The busiest day of the week starts with Chinese inflation. Both Consumer and producer inflation numbers are expected to rise in December compared with November. However, 1.8% CPI and -0.1% PPI are way less than other economies, which can help the government to issue a stimulus package worth more than $143 billion to support its semiconductor industry, which would be one of its biggest-ever fiscal incentive packages, and not worry about inflation. Chinese stock markets can have good days in the coming months.

US inflation - Thursday

After mixed employment data, now investor looking at CPI numbers to find out what they should expect from the FOMC meeting at the end of January. With gasoline prices falling almost 12.7% and economic growth slowing in recent months, it is expected to see the 2022 inflation ends at 6.5% in its last month, which would be a 14-month low. Core inflation is also likely to fall to 5.7% annually, but on a monthly scale, it can rise by 0.3%, 0.1% more than November inflation. Expected data support a less hawkish Fed, increase the stock markets, but pressure the US dollar.

UK data- Friday

This Friday is a British day with GDP, Trade data, and industrial and manufacturing production numbers on Calendar. For November, Industrial and Manufacturing Productions are expected to contract further at -0.3% and -0.2%, respectively. After an unexpected -0.3% contraction in Q3, expectations for the last quarter cannot be promising in connection with the GDP. The only optimal number can be the trade balance. Of course, in this case, a better trade balance is primarily because of fewer imports, which means the domestic economy is struggling.

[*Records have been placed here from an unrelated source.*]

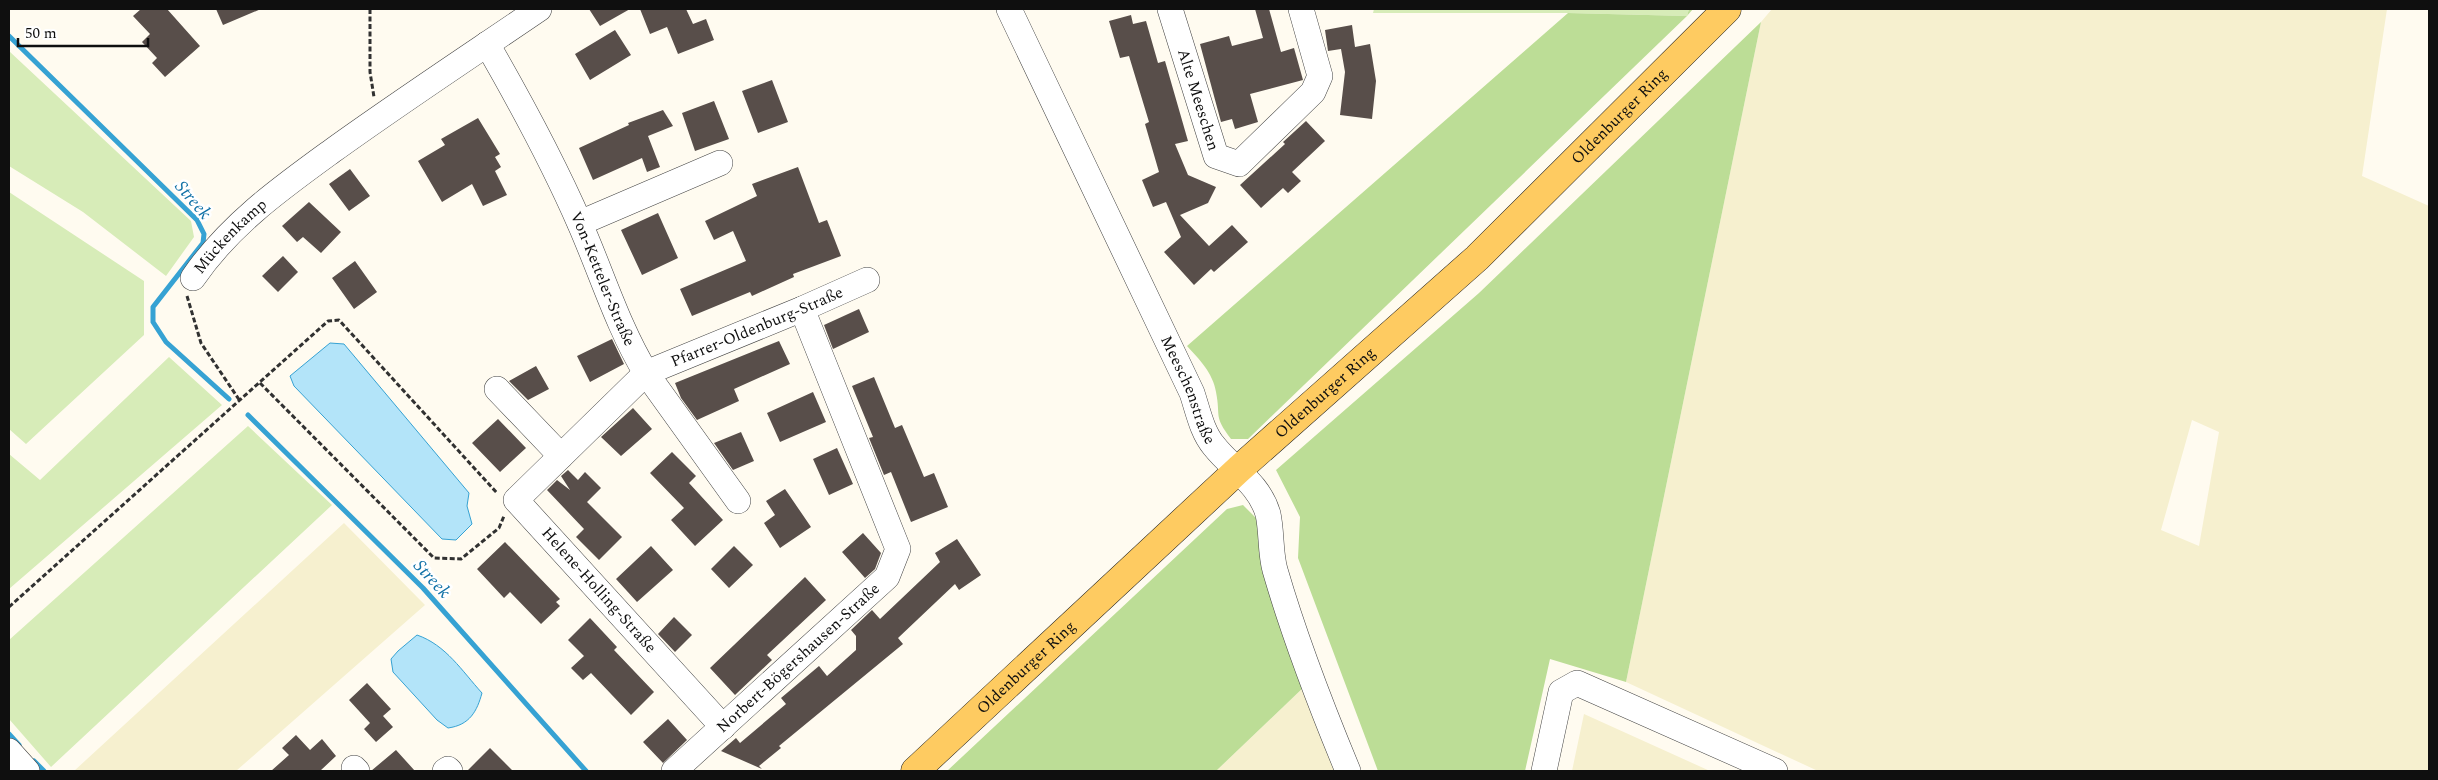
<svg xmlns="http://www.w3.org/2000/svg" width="2438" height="780" font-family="Spectral,serif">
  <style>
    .farmland { fill: #f6f0cf; fill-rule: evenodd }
    .green { fill: #d7ecb8 }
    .forest { fill: #bcdd96 }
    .water { fill: #b3e4f9; stroke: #36a2d3 }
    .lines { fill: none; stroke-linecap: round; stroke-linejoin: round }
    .stream { stroke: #36a2d3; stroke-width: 5 }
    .building { fill: #584e4a }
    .minor-casing { stroke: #424242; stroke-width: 26 }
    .major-casing { stroke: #202020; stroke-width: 29 }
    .path { stroke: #313131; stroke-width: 3; stroke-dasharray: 5 2.5; stroke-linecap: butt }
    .minor { stroke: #fff; stroke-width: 25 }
    .major { stroke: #fecb61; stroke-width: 28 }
    .labels { text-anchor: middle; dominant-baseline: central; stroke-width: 5; stroke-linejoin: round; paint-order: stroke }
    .street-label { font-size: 16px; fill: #0f0f0f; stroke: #fff }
    .water-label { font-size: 18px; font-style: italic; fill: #1272a7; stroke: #fff }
  </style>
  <rect width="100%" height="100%" fill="#fffbf0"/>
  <path class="farmland" d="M1772 9H2387L2362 176 2429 206V771H1818L1626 682 1761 22ZM2192 420 2219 432 2199 546 2161 530Z
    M344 523 425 605 236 771H74Z
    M1306 685 1335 771H1216Z
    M1584 714 1710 771H1572Z"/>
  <path class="green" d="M1374 9H1689L1687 16 1568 13H1373Z
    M9 51 191 221 194 237 166 276 83 212 9 166Z
    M9 192 144 281V335L26 444 9 429Z
    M169 357 222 405 9 589V454L40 480Z
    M248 426 332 505 51 767 9 719V640Z"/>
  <path class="forest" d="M1689 9H1693L1687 16 1248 439H1231C1213 415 1221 417 1216 392 1213 373 1199 359 1187 346L1568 13 1687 16Z
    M1761 22 1626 682 1550 659 1525 771H1378L1298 558 1300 517 1276 470 1479 293Z
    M1243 505 1256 518 1306 685 1216 771H947L1227 509Z"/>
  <path class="water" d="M330 343 344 344 469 493 467 506 472 524 456 540 442 539 294 386 290 376Z
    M417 635C446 645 462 671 482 693 477 711 470 725 448 728L437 720 393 672 391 659 398 651Z"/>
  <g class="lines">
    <path class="stream" d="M9 36 197 220 204 234 203 243 153 307V322L166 342 229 399
      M248 415 423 588 586 771
      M9 734 19 745
      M34 761 44 771"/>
  </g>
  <path class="building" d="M141 9H167L200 46 165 77 152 63 157 58 142 42 150 34 133 16Z
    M216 9H261L223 25Z
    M589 9H630L600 26Z
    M640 9H686L693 24 706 19 714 40 678 54 667 27 650 34Z
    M1255 9H1269L1281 52 1294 48 1303 80 1250 94 1258 122 1235 129 1232 119 1221 122 1200 44 1229 36 1232 46 1263 38Z
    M1131 15 1133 24 1146 21 1158 63 1165 61 1188 141 1175 144 1188 175 1216 187 1208 203 1180 215 1209 246 1232 225 1248 242 1214 272 1211 269 1194 285 1164 252 1181 237 1166 202 1153 207 1142 180 1159 172 1145 124 1149 122 1129 56 1120 58 1109 21Z
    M1352 25 1355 47 1370 44 1376 81 1372 119 1340 115 1345 72 1341 49 1328 51 1325 30Z
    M615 30 631 55 590 80 575 54Z
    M772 80 788 122 758 133 742 91Z
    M714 101 729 139 695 151 682 113Z
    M663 110 673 126 648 136 660 167 647 172 642 158 593 180 579 148 629 125 628 123Z
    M478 118 500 154 495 157 501 167 495 171 507 195 483 206 472 184 442 202 418 161 445 145 441 139Z
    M1306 121 1325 141 1292 172 1301 181 1288 193 1283 188 1261 208 1240 185 1285 144 1283 142Z
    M798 167 819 223 827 220 841 256 793 274 794 277 752 296 750 292 692 316 680 289 746 261 733 231 714 240 705 221 757 196 752 184Z
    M350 169 370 196 349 211 329 184Z
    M309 202 341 232 321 253 303 237 297 242 282 226Z
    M658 213 678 258 642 275 621 230Z
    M283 256 298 272 278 292 262 276Z
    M355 261 377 292 354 309 332 278Z
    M859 309 869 332 833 349 824 325Z
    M612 339 624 364 590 382 577 356Z
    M779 341 790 364 734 389 739 401 697 420 681 398 675 383Z
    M536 366 549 389 528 400 509 381Z
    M874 377 895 428 902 425 924 477 934 473 948 507 911 522 891 472 884 475 869 438 873 437 852 386Z
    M813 392 826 422 780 442 767 413Z
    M633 408 652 429 621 456 601 437Z
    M498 419 526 448 500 472 472 443Z
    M741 432 754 461 733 470 714 443Z
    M837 448 853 484 829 495 813 459Z
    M672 452 696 476 689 483 723 520 695 546 671 520 684 508 650 473Z
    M568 470 578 480 585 472 601 488 587 502 622 537 599 560 576 537 584 529 547 490 557 480 570 490 561 476Z
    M785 489 811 527 780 548 764 523 775 515 766 501Z
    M863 533 881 553 875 569 865 578 842 552Z
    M957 539 981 575 959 590 955 584 898 638 903 644 779 746 781 748 759 766 762 769 721 751 736 738 740 743 786 704 781 698 819 666 827 676 856 650V636L851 630 872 610 880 619 940 562 935 553Z
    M505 542 560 599 556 602 560 606 541 624 510 592 504 598 477 569Z
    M651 546 673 570 637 602 616 579Z
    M734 546 753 565 729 588 711 569Z
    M805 577 826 600 767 655 772 660 735 695 710 668Z
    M674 617 692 635 675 652 658 634Z
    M590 618 617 647 614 650 654 692 631 715 591 673 583 680 571 668 584 656 568 640Z
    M367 683 391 709 383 716 393 727 376 742 364 729 370 723 349 700Z
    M668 719 687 740 663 763 643 742Z
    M296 735 310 750 322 739 336 756 320 771H271L289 755 282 748Z
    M490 748 513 771H467Z
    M396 750 415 771H371Z"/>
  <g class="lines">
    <g class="minor-casing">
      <g id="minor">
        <path id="s1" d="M1009 9 1192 393C1198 411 1202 432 1214 446 1232 469 1259 483 1268 514 1272 532 1270 552 1275 570 1295 639 1321 706 1348 771"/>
        <path id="s2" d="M1170 9 1216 156 1239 164 1313 92 1320 76 1301 9"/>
        <path id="s3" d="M487 44C521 103 553 162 580 224 602 274 618 327 646 373L738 501"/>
        <path d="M580 223 720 163"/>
        <path id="s4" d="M193 278C229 225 281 188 332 151 400 102 470 56 539 9"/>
        <path d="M497 389 561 456"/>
        <path id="s5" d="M723 727 516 500 646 373 802 309 867 280"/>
        <path d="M9 751 27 771"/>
        <path d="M354 768 357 771"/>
        <path d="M445 771 448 769 450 771"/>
        <path id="s6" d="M674 771 887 577 898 549 802 309"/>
        <path d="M1544 771 1561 692 1577 683 1775 771"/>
      </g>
    </g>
    <g class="major-casing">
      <g id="major">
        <path id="s7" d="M915 771 1239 469 1477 258 1727 9"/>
      </g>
    </g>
    <path class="path" d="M370 9V72L374 97
      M187 296 201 343 240 401
      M260 383 434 558 461 559 499 528 504 516
      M9 607 328 321 339 320 497 493"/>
    <use href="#minor" class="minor"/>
    <use href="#major" class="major"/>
  </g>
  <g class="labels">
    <g class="street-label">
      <text stroke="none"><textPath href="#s2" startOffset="95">Alte Meeschen</textPath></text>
      <text stroke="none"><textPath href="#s7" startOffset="962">Oldenburger Ring</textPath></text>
      <text stroke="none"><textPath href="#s4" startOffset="56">Mückenkamp</textPath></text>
      <text stroke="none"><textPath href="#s3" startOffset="262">Von-Ketteler-Straße</textPath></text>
      <text stroke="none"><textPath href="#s5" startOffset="609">Pfarrer-Oldenburg-Straße</textPath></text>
      <text stroke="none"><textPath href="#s1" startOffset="421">Meeschenstraße</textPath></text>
      <text stroke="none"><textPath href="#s7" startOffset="558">Oldenburger Ring</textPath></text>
      <text transform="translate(599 590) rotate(48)">Helene-Holling-Straße</text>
      <text stroke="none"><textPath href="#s6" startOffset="168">Norbert-Bögershausen-Straße</textPath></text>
      <text stroke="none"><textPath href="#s7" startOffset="152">Oldenburger Ring</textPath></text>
    </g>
    <g class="water-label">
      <text transform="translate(193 200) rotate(49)">Streek</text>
      <text transform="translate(432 579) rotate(47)">Streek</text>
    </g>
  </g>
  <rect width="2438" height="780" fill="none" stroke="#0f0f0f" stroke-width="20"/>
  <path d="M18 38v8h130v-8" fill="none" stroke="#0f0f0f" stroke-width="2.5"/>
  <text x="25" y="38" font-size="15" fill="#0f0f0f" stroke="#ffffff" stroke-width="4" paint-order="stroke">50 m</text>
</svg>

Expected data would not be in favor of the UK stock markets.

US Consumer Sentiment – Friday

While the labor market is totally recovered, and now even though it is much better than pre-pandemic, inflation started to slow down, and incomes increased, consumer sentiment remains well below pre-pandemic levels, according to the University of Michigan's survey. Consumer expectations for the year ahead fell to the lowest annual rate in the last 18 months, but if inflation continues to cool further, consumer sentiments can also increase. For January, consensus expectations are for consumer sentiment to rise to 60.5. Better sentiment will be in favor of stock markets and vice-versa.